Ivanti Cloud Flaws were Exploited Together as Zero-Days for RCE, Credential Theft

• Several Ivanti Cloud Service Appliances critical vulnerabilities have been exploited together in a couple of attack chains.
• Hackers combined an administrative bypass flaw with an SQL injection one or two remote code execution vulnerabilities.
• The flaws included CVE-2024-8963, CVE-2024-9379, and two other remote code execution (RCE) vulnerabilities.

Hackers combined critical flaws in Ivanti Cloud Service Appliances (CSA) in September 2024, chaining them together to achieve initial access, execute remote code, and infiltrate victim networks. 

The vulnerabilities exploited were CVE-2024-8963 (administrative bypass), CVE-2024-9379 (SQL injection), and two remote code execution (RCE) vulnerabilities, CVE-2024-8190 and CVE-2024-9380.

These were addressed in a joint Cybersecurity Advisory released by the Cybersecurity and Infrastructure Security Agency (CISA) and the Federal Bureau of Investigation (FBI). 

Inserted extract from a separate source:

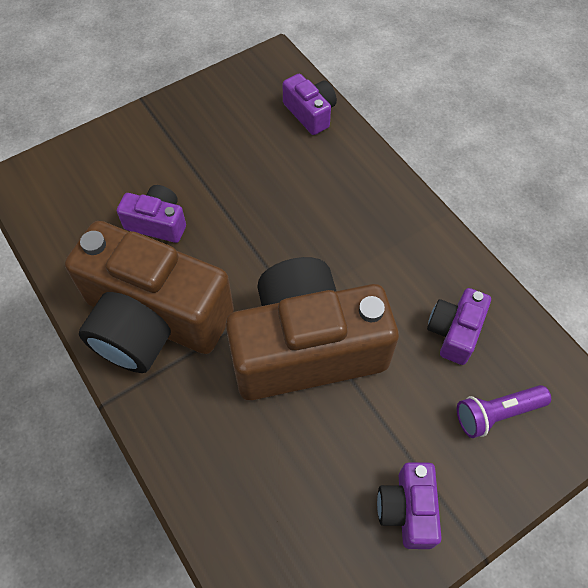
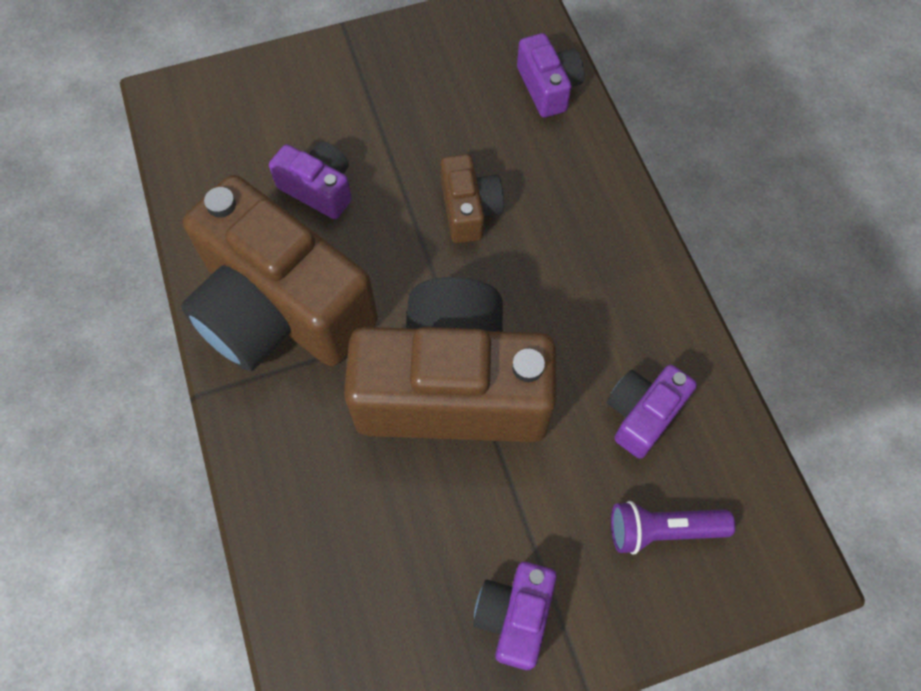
camera: 15 degrees right, 5 degrees up
none -> brown camera [441,154,504,243]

This tactic was particularly evident through two key exploit chains – one that combined CVE-2024-8963 with CVE-2024-8190 and CVE-2024-9380, and one that combined CVE-2024-8963 with CVE-2024-9379.

Attackers deployed webshells for persistent access, stole credentials, and, in one particular instance, moved laterally to two internal servers. Additional follow-on activity was curtailed in some cases due to early detection of anomalous behavior and swift implementation of mitigating actions.

All four vulnerabilities affected Ivanti CSA 4.6x versions prior to 519. Notably, CSA version 4.6 is now classified as End-of-Life (EOL) and is no longer eligible for security patches or updates. Additionally, CVE-2024-9379 and CVE-2024-9380 impacted CSA versions 5.0.1 and below. 

According to Ivanti, these two vulnerabilities were not exploited in version 5.0. Ivanti released multiple advisories in response to the increasingly critical situation, and CISA added all four CVEs to its Known Exploited Vulnerabilities (KEV) Catalog following evidence of their use as zero-day vulnerabilities.

Post-exploitation patterns in compromised organizations included credential theft and lateral movement, webshell implantation, and anomalous detection as a key defense.

This month, Ivanti attributed the exploitation of a newly patched VPN zero-day vulnerability to Chinese cyber spies.